Texto selecionado

****************************************

Como mostrou o SCemPauta nesta semana, uma auditoria do Tribunal de Contas do Estado identificou cinco supostas irregularidades em obras de saneamento executadas na Capital.
De acordo com o relatório, o consórcio de empresas contratado pela Casan teria provocado sobrepreço por meio do chamado “jogo de planilhas”, prática que teria causado prejuízos superiores a R$ 3 milhões aos cofres públicos em um dos contratos.
A apuração do MPSC ainda está na fase inicial, a empresa vencedora e a estatal tem dez dias para responderem a um pedido de informações da promotoria. Mas diante das informações sobre desconto em planilhas nesta licitação, existe uma semelhança entre os dois casos em apuração pelos órgãos de controle.
Outro ponto levantado pela representação do sindicato é bloqueio na Justiça em 2021 de R$ 30 milhões da empresa SANEATEC, a vencedora da licitação na Casan e que agora será investigada. Trata-se de uma ação ajuizada em dezembro de 2017 pelo MPSC. O sindicato alega que após prestar serviços de abastecimento de água e coleta de esgoto em Palhoça entre os anos de 2008 e 2013, o Tribunal de Contas do Estado teria identificado que a empresa recebeu R$ 10,052 milhões por serviços de mão de obra não realizados.
O SCemPauta teve acesso a denúncia assinada em 6 de dezembro de 2017. A ação cita o valor apurado pela corte de contas e alegado pelo sindicato.
“Todos os contratos com a SANEATEC foram firmados durante os dois mandatos de RONÉRIO HEIDERSCHEIDT – Prefeito do Município de Palhoça de 1º de janeiro de 2005 até 31 de dezembro de 2012. A execução contratual, no entanto, estendeu-se até dezembro de 2013, alcançando as gestões de NIRDO ARTUR LUZ – Prefeito de 1º/1/2013 a 10/6/2013 – e de CAMILO NAZARENO PAGANI MARTINS – Prefeito a partir de 11/6/2013. No transcurso de todo esse período, mês a mês, a prática ilegal se renovava. Jamais, até o exaurimento da avença – em dezembro de 2013 –, a empresa teve sua atuação vigiada. Por isso mesmo, fraudava as medições e, por conseguinte, locupletou-se ilicitamente em detrimento da sociedade palhocense. Aqueles que mais deveriam zelar pela coisa pública se omitiram“, diz o documento assinado pelo promotor do caso, Augusto Zanelato Júnior.

****************************************

Tarefas
[1] Responda com base na reportagem sobre a SANEATEC:
(a) Quantos dias a empresa vencedora e a estatal têm para responder ao pedido de informações da promotoria?
(b) Segundo o sindicato, quanto a empresa recebeu por serviços de mão de obra não realizados em Palhoça?
(c) Quem assinou o documento citado no último parágrafo?
[2] Dê sequência à reportagem sobre a SANEATEC, escrevendo a partir da última frase apresentada.

Trecho da listagem
****************************************

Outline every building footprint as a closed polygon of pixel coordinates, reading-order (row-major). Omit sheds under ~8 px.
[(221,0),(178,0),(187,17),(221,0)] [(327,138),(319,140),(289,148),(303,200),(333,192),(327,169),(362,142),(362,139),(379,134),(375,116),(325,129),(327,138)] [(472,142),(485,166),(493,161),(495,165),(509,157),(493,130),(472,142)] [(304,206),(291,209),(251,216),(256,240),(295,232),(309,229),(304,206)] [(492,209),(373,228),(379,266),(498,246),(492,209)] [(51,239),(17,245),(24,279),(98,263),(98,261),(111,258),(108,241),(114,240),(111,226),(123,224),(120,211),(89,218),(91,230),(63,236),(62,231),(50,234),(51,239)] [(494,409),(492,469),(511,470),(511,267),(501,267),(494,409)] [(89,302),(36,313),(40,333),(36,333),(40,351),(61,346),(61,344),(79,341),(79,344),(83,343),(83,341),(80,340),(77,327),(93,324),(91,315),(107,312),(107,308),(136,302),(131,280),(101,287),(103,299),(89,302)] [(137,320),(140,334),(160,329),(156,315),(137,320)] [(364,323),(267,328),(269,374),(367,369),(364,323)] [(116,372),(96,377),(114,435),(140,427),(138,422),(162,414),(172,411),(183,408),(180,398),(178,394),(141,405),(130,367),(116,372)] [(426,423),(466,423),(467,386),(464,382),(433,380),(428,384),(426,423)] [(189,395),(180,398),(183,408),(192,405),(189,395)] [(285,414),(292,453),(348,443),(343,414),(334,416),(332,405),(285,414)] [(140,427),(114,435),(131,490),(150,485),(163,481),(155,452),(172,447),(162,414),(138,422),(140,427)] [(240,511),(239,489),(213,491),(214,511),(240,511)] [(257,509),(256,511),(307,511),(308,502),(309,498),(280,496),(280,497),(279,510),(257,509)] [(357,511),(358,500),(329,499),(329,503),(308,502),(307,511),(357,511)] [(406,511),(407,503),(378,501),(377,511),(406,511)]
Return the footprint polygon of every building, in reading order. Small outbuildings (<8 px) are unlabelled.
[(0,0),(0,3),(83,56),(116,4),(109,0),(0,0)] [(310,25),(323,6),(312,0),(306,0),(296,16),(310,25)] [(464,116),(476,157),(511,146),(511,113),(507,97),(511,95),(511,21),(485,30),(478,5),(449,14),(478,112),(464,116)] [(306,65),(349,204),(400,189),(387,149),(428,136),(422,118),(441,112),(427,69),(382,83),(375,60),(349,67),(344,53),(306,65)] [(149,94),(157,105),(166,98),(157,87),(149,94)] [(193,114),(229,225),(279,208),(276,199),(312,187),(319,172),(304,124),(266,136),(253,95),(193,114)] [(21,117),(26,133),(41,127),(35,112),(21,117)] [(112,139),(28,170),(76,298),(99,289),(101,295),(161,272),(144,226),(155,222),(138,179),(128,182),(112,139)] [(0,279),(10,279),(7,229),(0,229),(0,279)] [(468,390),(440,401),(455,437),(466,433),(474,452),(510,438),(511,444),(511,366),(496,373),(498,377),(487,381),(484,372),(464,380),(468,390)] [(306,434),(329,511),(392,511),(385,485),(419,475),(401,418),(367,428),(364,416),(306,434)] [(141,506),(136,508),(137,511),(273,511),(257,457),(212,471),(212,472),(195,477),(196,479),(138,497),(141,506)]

****************************************

Respostas por tarefa
[1]
(a) Dez dias.
(b) R$ 10,052 milhões.
(c) O promotor do caso, Augusto Zanelato Júnior.

[2]
Em um dos últimos despacho da ação de março de 2024, o juiz informa que o ex-prefeito Ronério Heiderscheidt ainda não tinha sido citado, sete anos depois, e pede que seja executado citando seu novo endereço em Foz do Iguaçu (PR).
Segundo o sindicato, a discrepância entre os valores apresentados pela empresa vencedora da licitação teria inclusive “alarmado a área técnica da CASAN, que solicitou esclarecimentos à empresa vencedora, exigindo a apresentação de documentos que comprovassem a viabilidade da execução dos serviços pelos preços propostos“. “E embora os itens questionados estivessem fora dos principais grupos de impacto financeiro do orçamento, a necessidade de justificativa demonstrou a preocupação com possíveis distorções na precificação”, diz o despacho da promotoria que vai investigar a licitação.
EXTRATO DE INSTAURAÇÃO DA NOTÍCIA DE FATO N. 01.2025.00018402-7
COMARCA: Capital
ÓRGÃO DO MINISTÉRIO PÚBLICO: 7ª Promotoria de Justiça
Partes: Sindicato dos Trabalhadores em Água, Esgoto e Meio Ambiente do Estado de Santa Catarina (SINTAEMA), Companhia Catarinense de Águas e Saneamento (CASAN) e Saneamento e Tecnologia (SANEATEC) Eireli.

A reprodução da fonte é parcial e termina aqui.